(Minghui.org) Bugünlerde konuşulan Çin'de şöyle bir deyiş vardır: “Partinin politikası ay gibidir; iki hafta içinde farklı bir melodi söylerler.”

Böyle hızla değişen bir politikayla, Çin Komünist Partisi (ÇKP) tarafından tercih edilen insanların uzun vadede bu kadar elverişli konumlarda kalıp kalamayacaklarını söylemek zor. Aslında tarih bize, ÇKP'nin kıymetli saydığı kişilerin çoğunun, artık işe yaramadıkları an günah keçisi ilan edildiğini ve bir gecede devletin düşmanlarına dönüştüğünü göstermiştir.

Aşağıda bazı örnekler verilmiştir.

“Kızıl” Bir Yazarın İniş ve Düşüşleri

En ünlü ÇKP yanlısı yazarlardan biri olan Wei Wei, 1951'de Kore Savaşı'nda Halkın Gönüllü Ordusunu övmek için “En Sevilen İnsanlar Kimler?” diye bir yazı yazdı.  Bu makale Çin okullarındaki literatüre dahil edildi ve Wei'yi uzun süre “aileden biri” haline getirdi.

1966'da Kültür Devrimi başladıktan sonra, Wei ordu içinde hedef alınan ilk kişilerden biri oldu.
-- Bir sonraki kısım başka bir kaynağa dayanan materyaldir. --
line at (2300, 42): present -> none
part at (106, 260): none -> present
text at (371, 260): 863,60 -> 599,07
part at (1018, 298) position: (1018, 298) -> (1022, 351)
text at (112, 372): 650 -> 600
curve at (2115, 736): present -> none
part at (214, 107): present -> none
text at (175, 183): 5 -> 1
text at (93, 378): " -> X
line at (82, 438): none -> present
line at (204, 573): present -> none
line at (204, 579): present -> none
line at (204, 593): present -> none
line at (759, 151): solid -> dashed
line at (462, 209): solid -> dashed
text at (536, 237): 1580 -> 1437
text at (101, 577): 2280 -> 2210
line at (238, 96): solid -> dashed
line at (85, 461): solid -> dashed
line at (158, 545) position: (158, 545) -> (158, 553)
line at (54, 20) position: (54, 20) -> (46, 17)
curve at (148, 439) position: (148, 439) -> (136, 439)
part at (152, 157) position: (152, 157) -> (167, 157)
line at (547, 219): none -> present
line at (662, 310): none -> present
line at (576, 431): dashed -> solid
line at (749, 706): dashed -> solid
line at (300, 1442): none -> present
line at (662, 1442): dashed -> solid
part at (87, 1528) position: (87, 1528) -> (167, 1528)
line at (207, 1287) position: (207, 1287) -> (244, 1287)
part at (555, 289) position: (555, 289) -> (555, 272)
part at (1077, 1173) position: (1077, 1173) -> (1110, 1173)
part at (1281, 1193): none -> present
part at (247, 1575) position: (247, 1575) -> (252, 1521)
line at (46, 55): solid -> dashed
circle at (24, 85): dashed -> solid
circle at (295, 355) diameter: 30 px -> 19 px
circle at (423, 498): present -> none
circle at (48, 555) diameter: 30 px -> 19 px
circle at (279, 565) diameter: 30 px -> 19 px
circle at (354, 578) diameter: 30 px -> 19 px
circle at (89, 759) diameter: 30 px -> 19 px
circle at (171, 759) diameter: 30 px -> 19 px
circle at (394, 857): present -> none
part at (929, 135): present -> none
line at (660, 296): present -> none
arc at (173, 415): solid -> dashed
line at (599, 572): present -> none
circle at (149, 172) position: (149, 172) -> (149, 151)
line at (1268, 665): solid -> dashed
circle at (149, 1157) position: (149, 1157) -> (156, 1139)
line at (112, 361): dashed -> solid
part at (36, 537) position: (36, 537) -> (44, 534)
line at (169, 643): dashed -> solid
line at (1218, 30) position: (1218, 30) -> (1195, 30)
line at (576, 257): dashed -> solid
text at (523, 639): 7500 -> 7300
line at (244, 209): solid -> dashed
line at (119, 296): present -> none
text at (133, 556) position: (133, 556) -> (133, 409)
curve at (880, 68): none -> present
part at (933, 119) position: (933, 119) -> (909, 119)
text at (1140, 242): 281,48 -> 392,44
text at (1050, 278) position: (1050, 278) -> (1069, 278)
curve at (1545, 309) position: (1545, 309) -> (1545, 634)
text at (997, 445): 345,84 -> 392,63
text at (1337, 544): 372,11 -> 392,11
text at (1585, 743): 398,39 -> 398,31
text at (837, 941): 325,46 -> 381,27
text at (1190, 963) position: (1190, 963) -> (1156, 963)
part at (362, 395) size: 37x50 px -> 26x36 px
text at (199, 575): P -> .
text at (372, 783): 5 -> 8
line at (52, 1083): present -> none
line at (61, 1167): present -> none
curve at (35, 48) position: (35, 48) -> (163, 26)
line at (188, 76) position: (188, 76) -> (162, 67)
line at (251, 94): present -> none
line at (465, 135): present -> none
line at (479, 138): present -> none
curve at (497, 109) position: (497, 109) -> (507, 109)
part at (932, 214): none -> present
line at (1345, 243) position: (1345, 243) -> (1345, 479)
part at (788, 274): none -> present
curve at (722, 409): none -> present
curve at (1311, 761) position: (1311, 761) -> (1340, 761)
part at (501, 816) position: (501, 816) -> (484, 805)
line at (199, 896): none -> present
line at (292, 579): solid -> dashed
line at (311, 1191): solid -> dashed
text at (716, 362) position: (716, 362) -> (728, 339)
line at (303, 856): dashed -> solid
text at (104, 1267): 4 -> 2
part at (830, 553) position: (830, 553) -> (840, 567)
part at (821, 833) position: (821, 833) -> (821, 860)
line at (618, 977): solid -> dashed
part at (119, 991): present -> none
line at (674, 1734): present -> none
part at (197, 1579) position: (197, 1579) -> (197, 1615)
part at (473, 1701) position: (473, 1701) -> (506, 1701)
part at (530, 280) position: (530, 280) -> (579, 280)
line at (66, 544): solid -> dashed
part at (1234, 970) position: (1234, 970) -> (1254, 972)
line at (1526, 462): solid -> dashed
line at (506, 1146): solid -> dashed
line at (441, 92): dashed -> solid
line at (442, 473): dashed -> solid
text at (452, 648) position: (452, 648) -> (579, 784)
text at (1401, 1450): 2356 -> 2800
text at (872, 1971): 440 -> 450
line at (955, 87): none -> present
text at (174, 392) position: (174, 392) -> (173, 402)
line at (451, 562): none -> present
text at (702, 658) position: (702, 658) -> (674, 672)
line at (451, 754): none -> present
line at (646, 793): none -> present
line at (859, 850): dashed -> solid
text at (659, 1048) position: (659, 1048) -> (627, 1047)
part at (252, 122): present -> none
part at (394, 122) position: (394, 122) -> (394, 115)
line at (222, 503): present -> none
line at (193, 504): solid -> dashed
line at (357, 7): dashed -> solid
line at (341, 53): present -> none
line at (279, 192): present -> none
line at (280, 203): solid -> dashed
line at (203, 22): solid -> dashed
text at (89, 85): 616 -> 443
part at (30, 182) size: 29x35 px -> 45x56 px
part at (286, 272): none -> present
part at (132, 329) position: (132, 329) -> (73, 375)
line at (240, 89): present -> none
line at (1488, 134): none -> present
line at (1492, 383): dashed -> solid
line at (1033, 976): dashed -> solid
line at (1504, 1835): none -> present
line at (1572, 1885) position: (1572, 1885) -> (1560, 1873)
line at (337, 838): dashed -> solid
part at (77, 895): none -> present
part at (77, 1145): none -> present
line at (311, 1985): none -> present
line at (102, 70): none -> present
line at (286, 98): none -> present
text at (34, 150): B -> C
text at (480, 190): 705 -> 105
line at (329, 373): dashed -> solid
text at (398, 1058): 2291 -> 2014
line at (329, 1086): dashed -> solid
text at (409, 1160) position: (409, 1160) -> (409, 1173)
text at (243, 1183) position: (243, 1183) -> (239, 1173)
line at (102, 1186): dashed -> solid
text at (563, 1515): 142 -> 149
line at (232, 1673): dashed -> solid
Toplum içinde en az 23 kez saldırıya uğradı ve küçük düşürüldü.

Wei ve diğer bazı yazarlar, dersler almak yerine, sol görüşlü Zhongliu (Midstream) yayınını başlattılar.

Eski ÇKP lideri Jiang Zemin, “Üç Temsil” teorisini önerdikten ve bunu Parti tüzüğüne dahil ettikten sonra, ÇKP içindeki sol görüşlüler bu politikadan tatmin olmadılar. Zhongliu, 2001 yılının Temmuz ayında Jiang'ı eleştiren bir makale yayınladıktan sonra, dergi bir sonraki ay askıya alındı.

Jiang, “'En Sevilen İnsanlar Kimdir' kitabının yazarının şimdi 'En Acınası Kişi Kimdir' adlı bir makale yazabileceğini hayal etmek zor” dedi. "Bana göre en nefret edilen kişi odur."

Wei daha sonra ev hapsine alındı; “En Sevilen İnsanlar Kimler?” başlıklı makalesi de ders kitaplarından kaldırılmıştır.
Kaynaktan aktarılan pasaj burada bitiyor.